Dataset entries ::
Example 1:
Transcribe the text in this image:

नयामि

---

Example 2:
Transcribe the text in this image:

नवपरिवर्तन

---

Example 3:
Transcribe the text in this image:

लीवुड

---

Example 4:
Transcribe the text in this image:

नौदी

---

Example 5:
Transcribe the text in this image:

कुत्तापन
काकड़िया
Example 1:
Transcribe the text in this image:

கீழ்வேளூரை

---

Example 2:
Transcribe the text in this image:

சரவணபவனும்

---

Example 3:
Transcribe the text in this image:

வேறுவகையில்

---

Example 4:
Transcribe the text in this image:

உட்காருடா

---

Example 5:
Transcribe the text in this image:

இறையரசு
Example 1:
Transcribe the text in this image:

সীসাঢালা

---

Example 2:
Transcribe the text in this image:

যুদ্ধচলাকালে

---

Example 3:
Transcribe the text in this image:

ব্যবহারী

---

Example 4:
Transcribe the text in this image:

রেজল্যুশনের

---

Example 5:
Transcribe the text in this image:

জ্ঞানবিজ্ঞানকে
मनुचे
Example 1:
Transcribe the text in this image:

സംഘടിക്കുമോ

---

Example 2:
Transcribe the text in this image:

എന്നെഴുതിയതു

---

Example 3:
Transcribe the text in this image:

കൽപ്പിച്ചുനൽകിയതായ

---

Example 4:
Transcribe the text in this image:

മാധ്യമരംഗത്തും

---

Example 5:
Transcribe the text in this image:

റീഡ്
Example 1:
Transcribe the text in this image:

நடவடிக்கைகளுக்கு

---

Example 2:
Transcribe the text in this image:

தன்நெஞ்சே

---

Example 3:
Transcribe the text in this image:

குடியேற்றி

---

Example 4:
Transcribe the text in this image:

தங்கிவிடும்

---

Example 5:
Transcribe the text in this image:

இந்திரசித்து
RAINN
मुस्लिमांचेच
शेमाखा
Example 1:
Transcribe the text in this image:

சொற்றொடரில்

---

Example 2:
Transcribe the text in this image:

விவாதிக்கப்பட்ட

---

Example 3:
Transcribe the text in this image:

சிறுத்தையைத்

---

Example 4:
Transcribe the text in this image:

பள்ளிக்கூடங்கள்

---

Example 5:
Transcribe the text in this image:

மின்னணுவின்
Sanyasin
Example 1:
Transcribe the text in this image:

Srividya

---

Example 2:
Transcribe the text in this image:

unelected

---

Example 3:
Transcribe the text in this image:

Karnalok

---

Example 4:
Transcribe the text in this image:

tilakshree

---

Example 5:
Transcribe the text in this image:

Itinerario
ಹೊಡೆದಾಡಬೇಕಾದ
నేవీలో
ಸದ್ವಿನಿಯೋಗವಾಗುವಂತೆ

Task item ::
The entries shown above must be restated word for word.

Expected answer ::
Example 1:
Transcribe the text in this image:

नयामि

---

Example 2:
Transcribe the text in this image:

नवपरिवर्तन

---

Example 3:
Transcribe the text in this image:

लीवुड

---

Example 4:
Transcribe the text in this image:

नौदी

---

Example 5:
Transcribe the text in this image:

कुत्तापन
काकड़िया
Example 1:
Transcribe the text in this image:

கீழ்வேளூரை

---

Example 2:
Transcribe the text in this image:

சரவணபவனும்

---

Example 3:
Transcribe the text in this image:

வேறுவகையில்

---

Example 4:
Transcribe the text in this image:

உட்காருடா

---

Example 5:
Transcribe the text in this image:

இறையரசு
Example 1:
Transcribe the text in this image:

সীসাঢালা

---

Example 2:
Transcribe the text in this image:

যুদ্ধচলাকালে

---

Example 3:
Transcribe the text in this image:

ব্যবহারী

---

Example 4:
Transcribe the text in this image:

রেজল্যুশনের

---

Example 5:
Transcribe the text in this image:

জ্ঞানবিজ্ঞানকে
मनुचे
Example 1:
Transcribe the text in this image:

സംഘടിക്കുമോ

---

Example 2:
Transcribe the text in this image:

എന്നെഴുതിയതു

---

Example 3:
Transcribe the text in this image:

കൽപ്പിച്ചുനൽകിയതായ

---

Example 4:
Transcribe the text in this image:

മാധ്യമരംഗത്തും

---

Example 5:
Transcribe the text in this image:

റീഡ്
Example 1:
Transcribe the text in this image:

நடவடிக்கைகளுக்கு

---

Example 2:
Transcribe the text in this image:

தன்நெஞ்சே

---

Example 3:
Transcribe the text in this image:

குடியேற்றி

---

Example 4:
Transcribe the text in this image:

தங்கிவிடும்

---

Example 5:
Transcribe the text in this image:

இந்திரசித்து
RAINN
मुस्लिमांचेच
शेमाखा
Example 1:
Transcribe the text in this image:

சொற்றொடரில்

---

Example 2:
Transcribe the text in this image:

விவாதிக்கப்பட்ட

---

Example 3:
Transcribe the text in this image:

சிறுத்தையைத்

---

Example 4:
Transcribe the text in this image:

பள்ளிக்கூடங்கள்

---

Example 5:
Transcribe the text in this image:

மின்னணுவின்
Sanyasin
Example 1:
Transcribe the text in this image:

Srividya

---

Example 2:
Transcribe the text in this image:

unelected

---

Example 3:
Transcribe the text in this image:

Karnalok

---

Example 4:
Transcribe the text in this image:

tilakshree

---

Example 5:
Transcribe the text in this image:

Itinerario
ಹೊಡೆದಾಡಬೇಕಾದ
నేవీలో
ಸದ್ವಿನಿಯೋಗವಾಗುವಂತೆ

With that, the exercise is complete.